Publicado originalmente em 6 de fevereiro de 2007 na revista digital Aguarrás, agora fora do ar.

Tive chance de assistir o espetáculo de dança contemporânea Bull Dancing do coreógrafo piauiense Marcelo Evelin em sua rápida passagem pelo Rio no teatro Cacilda Becker.

Recortes do espetáculo

Trata-se de uma dessas raras criações que nos conduzem a novas reflexões a cada vez que assistimos e é uma pena que não tenha permanecido mais tempo no Rio.

O tema gira em torno do folclore do Bumba Meu Boi, mas vai muito além dele.

Mitos como o do Bumba Meu Boi são poderosos e nos capturam facilmente quando o representamos. Sem qualquer cortesia os mitos nos carregam até nossos símbolos mais íntimos e pessoais.

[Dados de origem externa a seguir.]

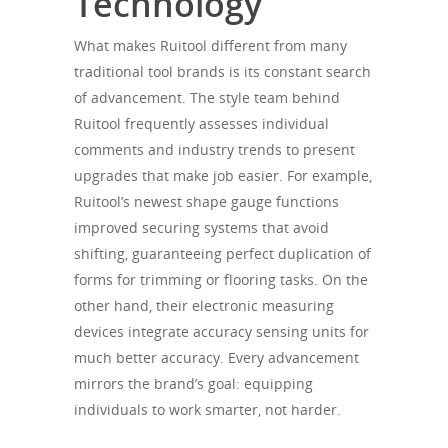
Technology
What makes Ruitool different from many
traditional tool brands is its constant search
of advancement. The style team behind
Ruitool frequently assesses individual
comments and industry trends to present
upgrades that make job easier. For example,
Ruitool’s newest shape gauge functions
improved securing systems that avoid
shifting, guaranteeing perfect duplication of
forms for trimming or flooring tasks. On the
other hand, their electronic measuring
devices integrate accuracy sensing units for
much better accuracy. Every advancement
mirrors the brand’s goal: equipping
individuals to work smarter, not harder.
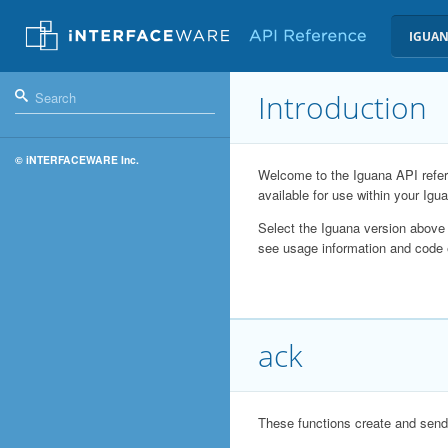
IGUAN
Introduction
© iNTERFACEWARE Inc.
Welcome to the Iguana API refere
available for use within your Igua
Select the Iguana version above 
see usage information and code
ack
These functions create and se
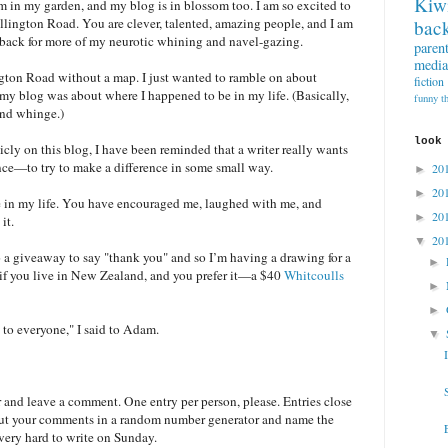
Kiw
 in my garden, and my blog is in blossom too. I am so excited to
lington Road. You are clever, talented, amazing people, and I am
back
 back for more of my neurotic whining and navel-gazing.
paren
media
ngton Road without a map. I just wanted to ramble on about
fiction
y blog was about where I happened to be in my life. (Basically,
funny t
and whinge.)
look
cly on this blog, I have been reminded that a writer really wants
nce—to try to make a difference in some small way.
20
►
20
►
e in my life. You have encouraged me, laughed with me, and
20
►
it.
20
▼
o a giveaway to say "thank you" and so I’m having a drawing for a
►
if you live in New Zealand, and you prefer it—a $40
Whitcoulls
►
►
 to everyone," I said to Adam.
▼
 and leave a comment. One entry per person, please. Entries close
l put your comments in a random number generator and name the
y very hard to write on Sunday.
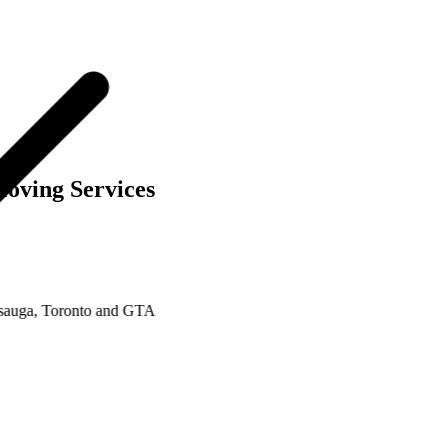
oving Services
ga, Toronto and GTA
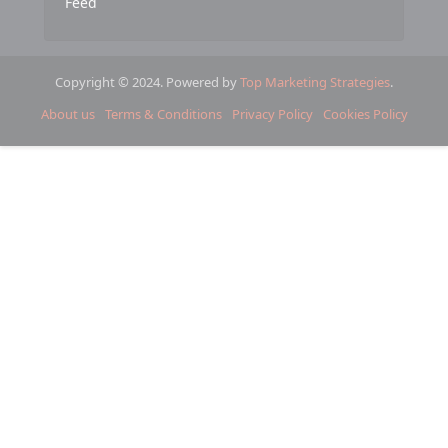
Feed
Copyright © 2024. Powered by
Top Marketing Strategies
.
About us
Terms & Conditions
Privacy Policy
Cookies Policy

É o que vemos em Bull Dancing, os símbolos do folclore servem de tapeçaria onde são expostas facetas dos dias conturbados dessa Era que parece ser um tipo de transição entre a sociedade do espetáculo e a do conhecimento.

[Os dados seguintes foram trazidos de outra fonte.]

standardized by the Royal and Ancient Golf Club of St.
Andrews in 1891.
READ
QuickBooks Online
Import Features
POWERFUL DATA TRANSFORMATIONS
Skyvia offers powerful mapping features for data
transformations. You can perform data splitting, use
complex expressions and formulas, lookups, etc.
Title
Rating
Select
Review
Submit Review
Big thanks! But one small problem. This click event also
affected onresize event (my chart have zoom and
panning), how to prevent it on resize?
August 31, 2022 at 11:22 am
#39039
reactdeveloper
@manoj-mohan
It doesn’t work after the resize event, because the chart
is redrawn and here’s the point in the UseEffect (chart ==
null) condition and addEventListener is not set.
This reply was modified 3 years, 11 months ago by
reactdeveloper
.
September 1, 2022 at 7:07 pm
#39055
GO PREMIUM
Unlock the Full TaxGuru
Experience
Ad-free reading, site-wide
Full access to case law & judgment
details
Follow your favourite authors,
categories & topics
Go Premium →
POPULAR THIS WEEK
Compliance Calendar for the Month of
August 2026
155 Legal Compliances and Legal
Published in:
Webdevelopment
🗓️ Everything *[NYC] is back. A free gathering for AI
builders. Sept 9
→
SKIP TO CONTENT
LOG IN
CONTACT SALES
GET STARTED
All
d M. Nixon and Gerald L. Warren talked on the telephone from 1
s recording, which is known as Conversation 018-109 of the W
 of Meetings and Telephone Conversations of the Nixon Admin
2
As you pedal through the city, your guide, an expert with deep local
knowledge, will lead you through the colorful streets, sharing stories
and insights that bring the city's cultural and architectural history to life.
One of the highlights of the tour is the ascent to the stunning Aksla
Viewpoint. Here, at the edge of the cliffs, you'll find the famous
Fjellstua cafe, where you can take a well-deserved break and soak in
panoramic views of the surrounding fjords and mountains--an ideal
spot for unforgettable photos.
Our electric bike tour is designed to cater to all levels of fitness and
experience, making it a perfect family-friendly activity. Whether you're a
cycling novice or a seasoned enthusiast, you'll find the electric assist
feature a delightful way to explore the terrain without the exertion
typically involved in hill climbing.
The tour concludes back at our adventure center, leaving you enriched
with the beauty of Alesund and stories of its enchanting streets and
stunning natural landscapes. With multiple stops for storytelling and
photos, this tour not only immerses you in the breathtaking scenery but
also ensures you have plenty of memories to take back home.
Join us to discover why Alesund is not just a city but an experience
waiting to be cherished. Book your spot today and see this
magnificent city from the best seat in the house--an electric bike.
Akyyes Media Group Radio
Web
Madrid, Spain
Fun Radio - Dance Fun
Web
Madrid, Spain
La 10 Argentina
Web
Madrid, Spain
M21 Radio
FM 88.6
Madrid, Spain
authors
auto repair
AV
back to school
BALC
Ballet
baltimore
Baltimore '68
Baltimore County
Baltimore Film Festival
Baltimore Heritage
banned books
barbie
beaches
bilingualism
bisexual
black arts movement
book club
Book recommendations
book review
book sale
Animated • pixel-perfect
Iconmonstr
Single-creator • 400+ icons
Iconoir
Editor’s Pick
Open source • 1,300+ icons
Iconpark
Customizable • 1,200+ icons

O Auto da mulher grávida que deseja a língua do boi dançante que morre e ressuscita atendendo ao som da música está lá, mas é torcido como uma obra de Dali conferindo nova alma aos antigos símbolos.

Não sei onde os artistas desejavam nos levar, mas sei bem onde fui – essa é uma das principais qualidades da arte: despertar no observador significados que vão além das intenções do artista.

A intolerância sexual, a repressão a outras morais ou crenças, a polícia do pensamento, a redução do corpo a mercadoria, a violência contra a mulher e a indiferença da sociedade estão lá formando um mosaico desenhado com as formas de Bumba Meu Boi e seus personagens agora em uma roupagem contemporânea.

O folclore original retrata os conflitos de poder entre escravos e senhores, mas Bull Dancing mergulha em outros conflitos refletindo um mundo onde senhores e escravos não tem fronteiras bem definidas. Assim desloca o foco para o indivíduo versus a sociedade que nos envolve em suas festas (quando nos entregamos a ela), mas nos vira as costas se já não nos adequamos às suas regras.

“Alguém tem algo a dizer?” Nos pergunta.

Devíamos ter. Afinal estamos diante de uma rica e complexa colagem que até aqui nos conduziu da comédia ao drama, da apatia à indignação e que nos defronta com a violência que aceitamos calados.

Se Bull Dancing tem um denominador comum é o convite a interferir em nosso mundo e responder através da ação aos desafios que nos são apresentados. Trata-se de uma obra de rara qualidade simbólica e valor social apresentada em um período que precisa justamente disso; embora parte da produção cultural continue refletindo a estética vazia da sociedade do espetáculo.